Classical theists believe that God is simple, in the sense described by the doctrine of divine simplicity. God has no parts, has no distinct essences, God's essence is God's existence, God is pure actuality, lacks any unrealized potentiality, and is just pure subsistent existence. They also say that God is not a person, and so God lacks beliefs and intentions. (Edward Feser, a Catholic philosopher has a blog where he has written lots about classical theism, for example in this nice overview.) (Here, "person" doesn't mean "human being", it's more abstract: a person is just something with beliefs and intentions, or an intellect and a will.)
My difficulty with classical theism is that by removing personhood from God, I don't see how anything of spiritual or emotional significance follows from it. God is too abstract; believing in simple-God doesn't seem any different than believing in some other abstract metaphysical theory, and I wonder why it should even be called "God". Nothing of any real difference to how I live my life immediately follow from believing in pure act or subsistent existence.

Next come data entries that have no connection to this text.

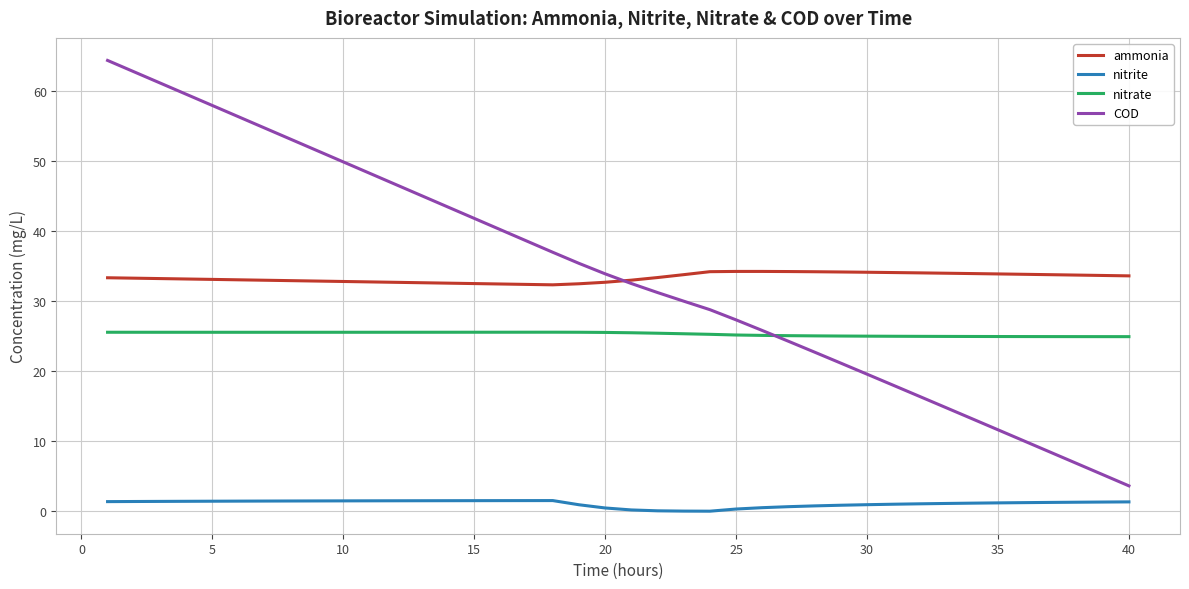

Rank the series by their maximum value, from highest to lowest.

COD, ammonia, nitrate, nitrite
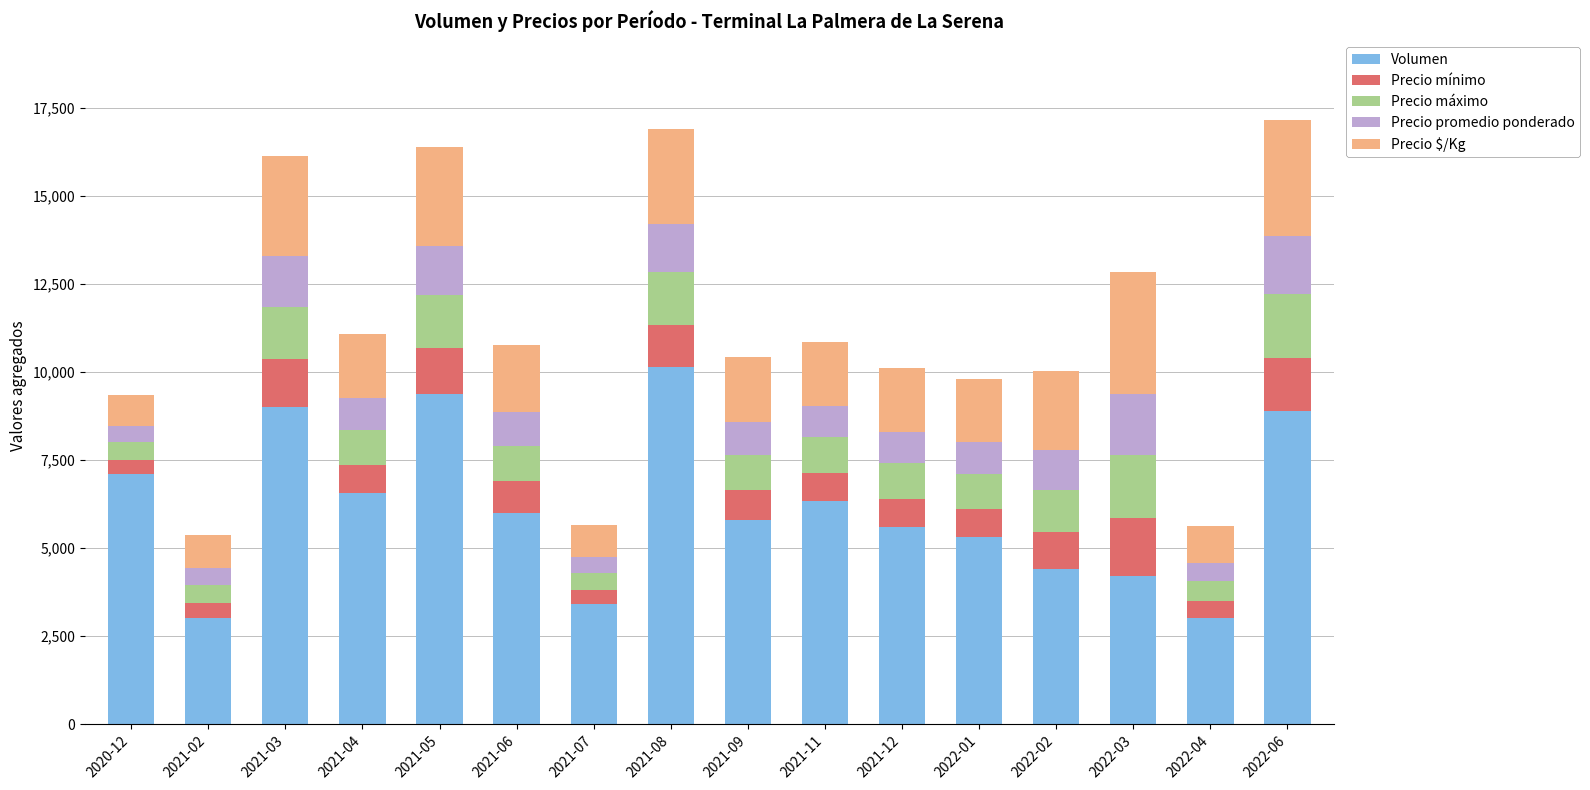

What is the highest value of the Volumen series?

10140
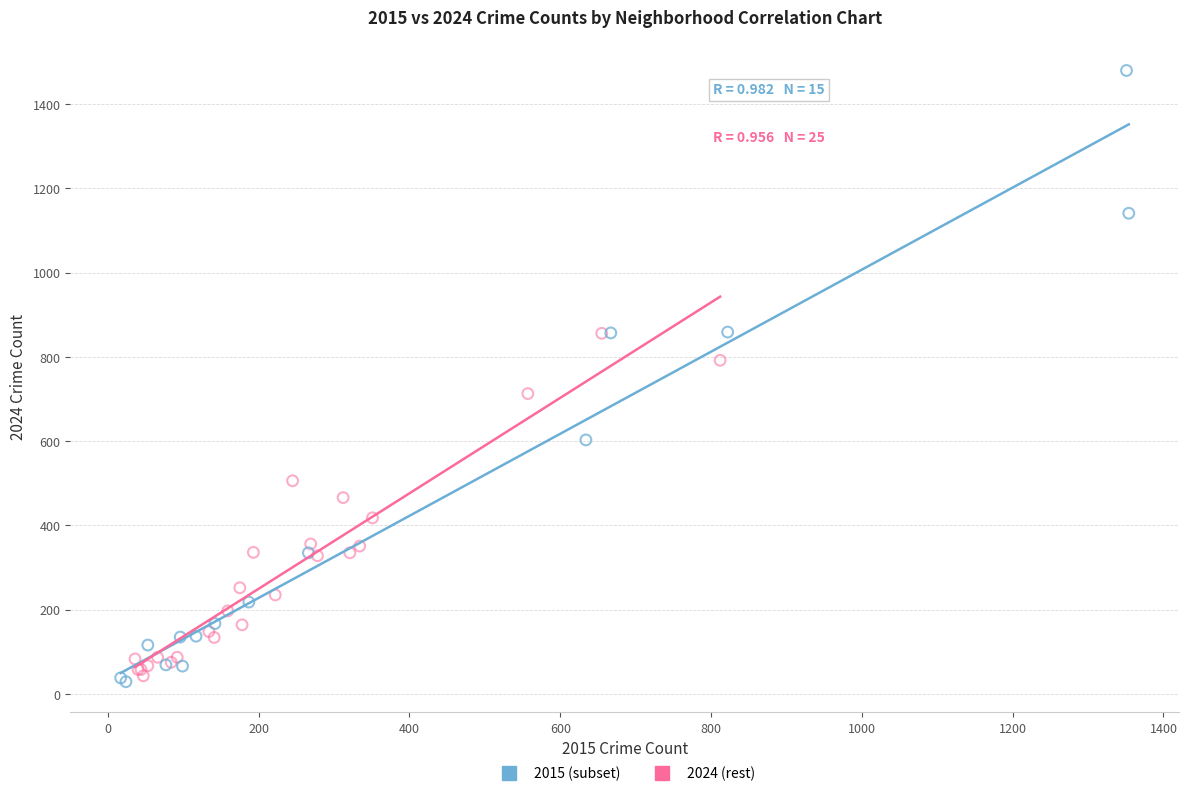

Which series has the largest Y range (max minus min)?

2015 (subset)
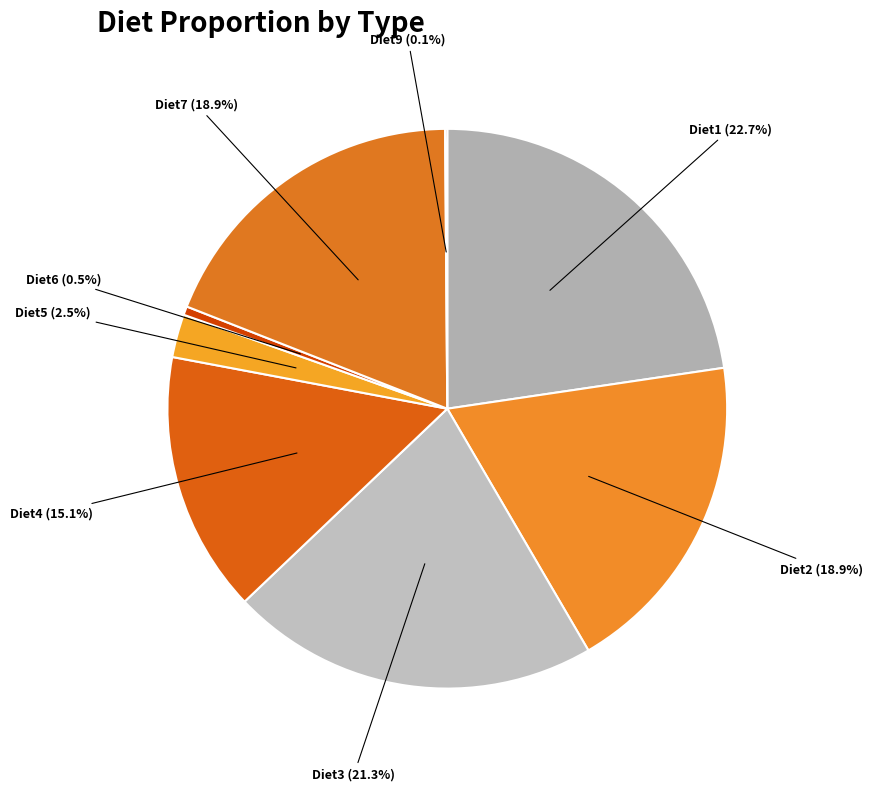

Which slice is the largest?

Diet1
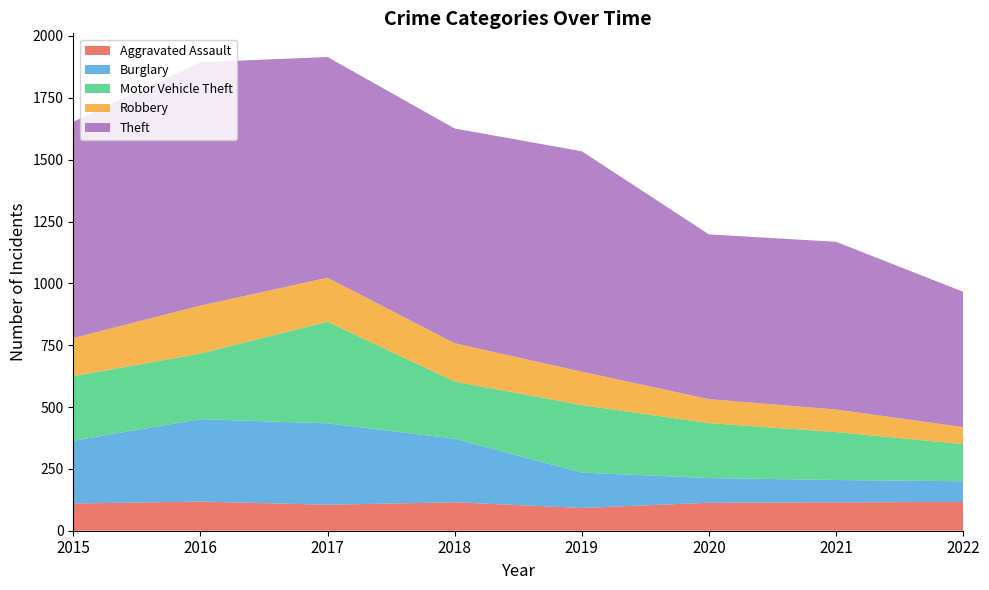

Reading left to right, what are all the values shown in this chart?

Aggravated Assault: 2015=110	2016=118	2017=105	2018=115	2019=92	2020=113	2021=115	2022=116
Burglary: 2015=254	2016=333	2017=329	2018=257	2019=143	2020=100	2021=90	2022=84
Motor Vehicle Theft: 2015=261	2016=265	2017=411	2018=231	2019=273	2020=222	2021=194	2022=150
Robbery: 2015=154	2016=194	2017=178	2018=155	2019=135	2020=97	2021=91	2022=69
Theft: 2015=874	2016=984	2017=892	2018=868	2019=891	2020=666	2021=678	2022=547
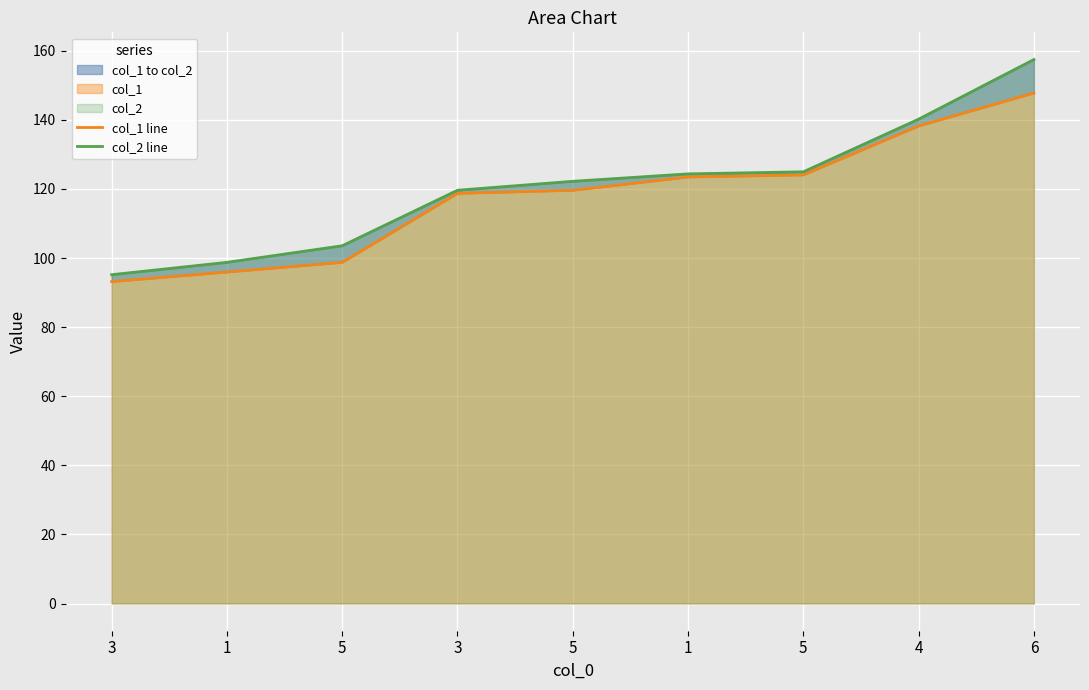

What is the approximate value of col_2 line at 3?

95.2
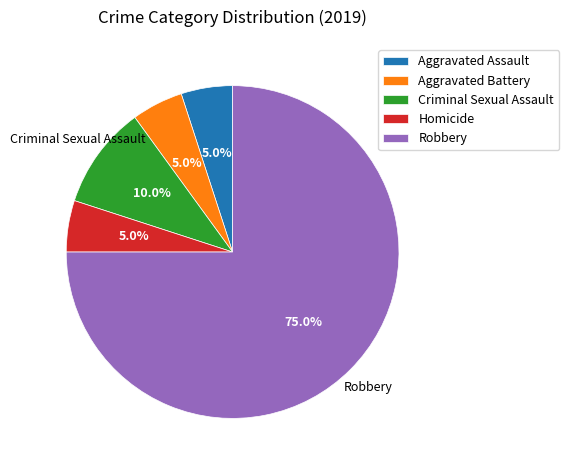

To the nearest percent, what is the difference between the largest and smallest slice percentages?

70%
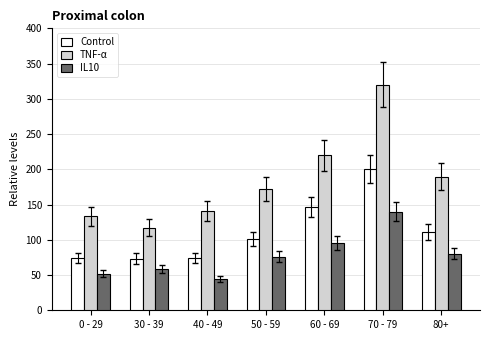

Is it true that TNF-α equals 320.0 at 70 - 79?

True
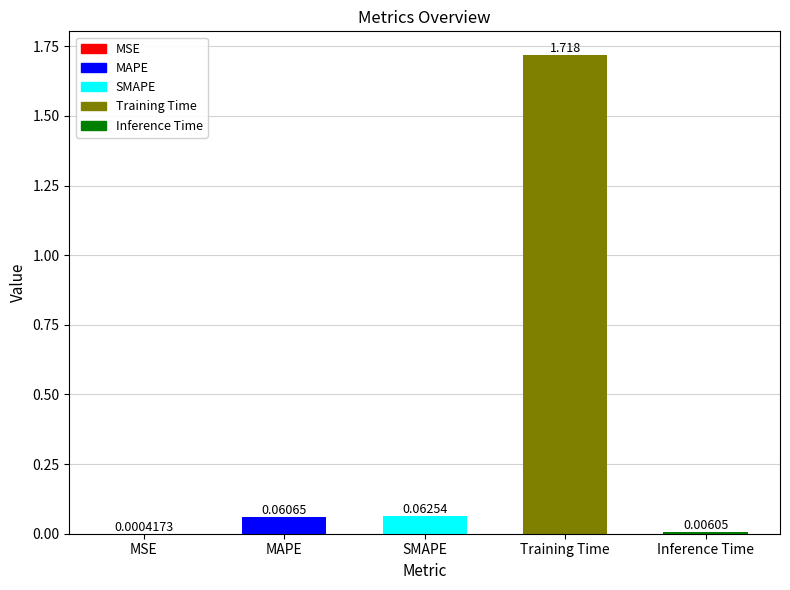

Which label corresponds to the largest value in the chart?

Training Time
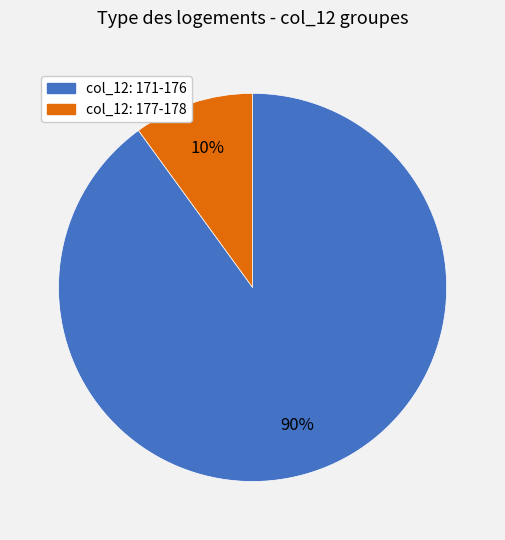

To the nearest percent, what is the average slice percentage?

50%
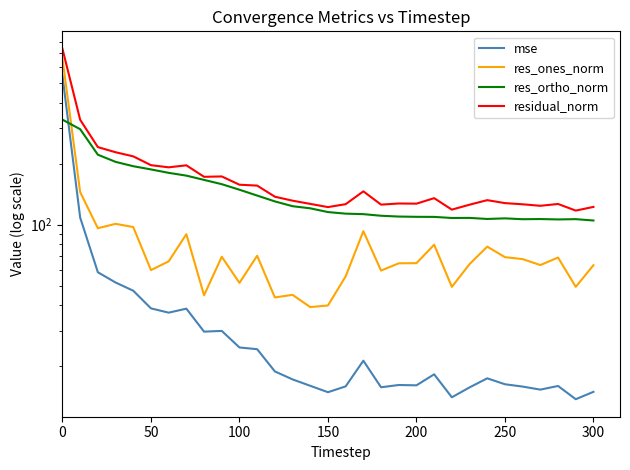

What is the greatest value displayed?

736.9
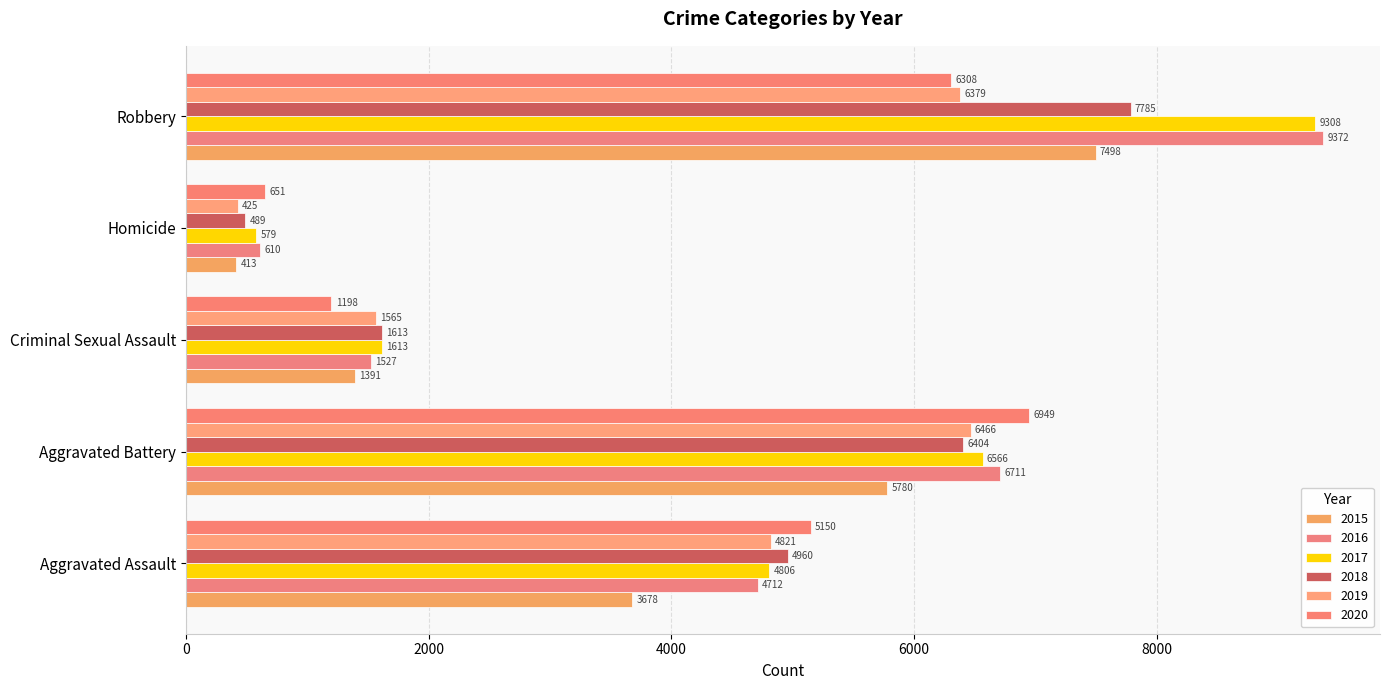

What is the spread (max minus min) of values at Robbery?

3064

One of my atheist friends put it nicely by saying something like this: "Let's say I take the cosmological arguments seriously, and so now I believe in pure act, subsistent existence, or some absolutely simple metaphysical entity that caused everything else. I would still continue to live my life as though I were an atheist. I wouldn't believe in an afterlife, objective moral values, life would still be (cosmically) meaningless, and so on. Why would pure act or subsistent existence care about us, take interest in our actions, give our life meaning or provision an afterlife, any more than any other entity (universals, fundamental particles, etc.) would? Such a God seems like just a thing."
To contrast classical theism, theistic personalism does seem to have the spiritual and emotional "punch" that I would expect God to have. God-as-a-person is capable of loving us, taking and interest in our life, giving our life meaning, giving us an afterlife, and so on. While simple-God is certainly capable of all these things, it doesn't seem like simple-God would have any reason to do any of them. In fact, simple-God, doesn't seem to have any reason for preferring a world with persons in it over a dead-world without persons.
But, many classical theists who accept divine simplicity and reject that God is a person are Christians, Muslims, and Jews. They do believe that God loves us, takes an interest in our life, is something we should worship, that there is an afterlife, etc. I don't understand how all these other beliefs follow (or even could follow, given that God is not a person).
How do classical theists overcome the objection that their God is too impersonal to be of any significance to humans?